My second day in Northumberland greeted me with another early start as I headed to Haydon Bridge near Hadrian's wall, to spend three hours in a hide photographing the red squirrels and woodland birds.
On my way I received a message from the young photographer, Will Nicholls, who was running the hide saying that the local squirrels recently gave birth to kits. Due to this, they were being unpredictable, so it was unlikely they would turn up while I was in the hide. Therefore I was offered me as long as I liked in the hide until one showed up.
The first three hours in the hide was spent photographing the woodland birds that visit the feeders, as well as scaring away the pesky pheasant while no red squirrels appeared. The feeders were always filled with birds such as blue tits, great tits, coal tits, siskins, redpolls, chaffinches and robins, which provided good opportunity for portrait shots. The siskin's were particularly aggressive towards the other birds so I was able to get some Siskin action too!
After a Lunch break, the afternoon was spent with more waiting, and waiting and.. then, after another two and a half hours, a flash of orange came bounding towards the hide. This was a red squirrel kitten. It was such a special moment for me, as it was my first wild red squirrel. Such a lovely creature and definitely worth the wait!

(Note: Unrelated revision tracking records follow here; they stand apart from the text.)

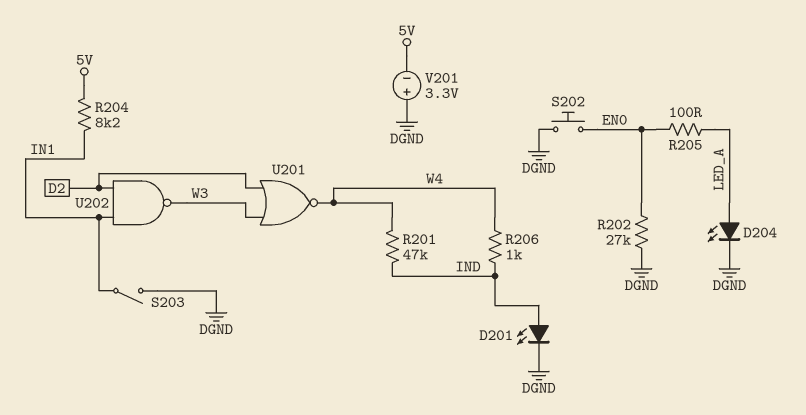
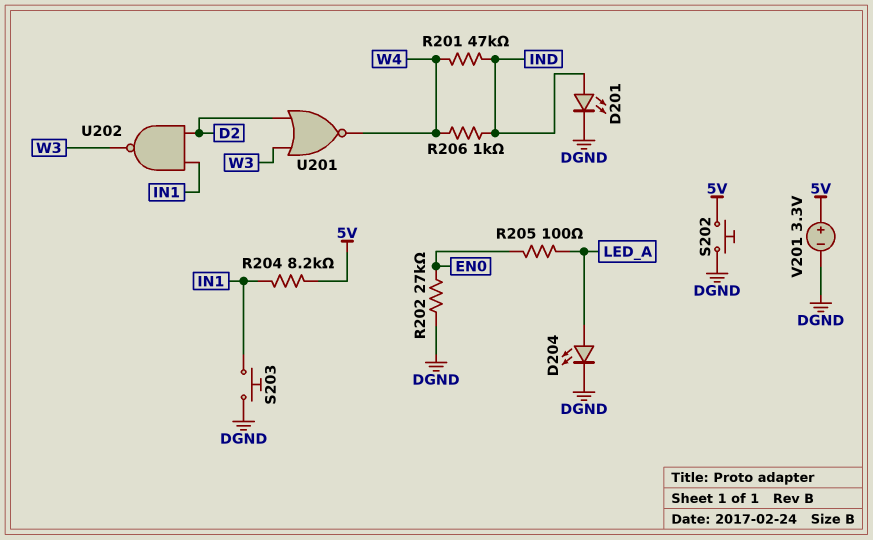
S202: button (DGND, EN0) -> button (5V, DGND)
S203: switch (DGND, IN1) -> button (DGND, IN1)
V201: 3.3V (plus DGND, minus 5V) -> 3.3V (plus 5V, minus DGND)

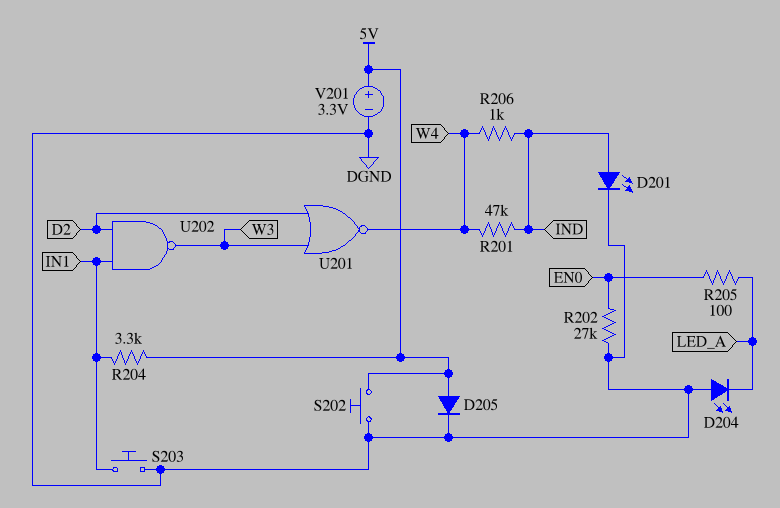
D204: LED (A LED_A, K DGND) -> LED (A DGND, K LED_A)
D205: none -> diode (A 5V, K DGND)
R204: 8.2k (5V, IN1) -> 3.3k (5V, IN1)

The next day I took another short trip to the Farnes , keen to see more of the abundance of birds; yet it wasn't the birds that excited me the most on this occasion. I was watching a grey seal bobbing its head in and out of the water in the distance when the driver of the boat excitedly said through the speaker "A minke whale just surfaced to the left!" I was watching the seal at the time so, convinced the driver was mistaken, smugly announced to the people next to me that the driver had in fact seen the seal. It was me whom was proved wrong however, as the whale soon came to the surface again, directly where I was looking. A buzz of excitement went up around the boat, and people jostled for the best view. The whale came up six or seven times, once just a few metres from the edge of the boat! That was certainly one of the highlights of my trip to Northumberland, and something which will remain in my memory for a very long time.
It was then time for a quick hour's landing on Inner Farne. I had set myself the task of capturing a puffin in flight. This was to be quite a challenge for just one hour, as puffins travel at speeds of up to 55mph and flap their wings at 400bpm! I was so engaged in photographing the bird that I almost missed my boat.. but In a way I wish I had missed it, because I didn't want to leave!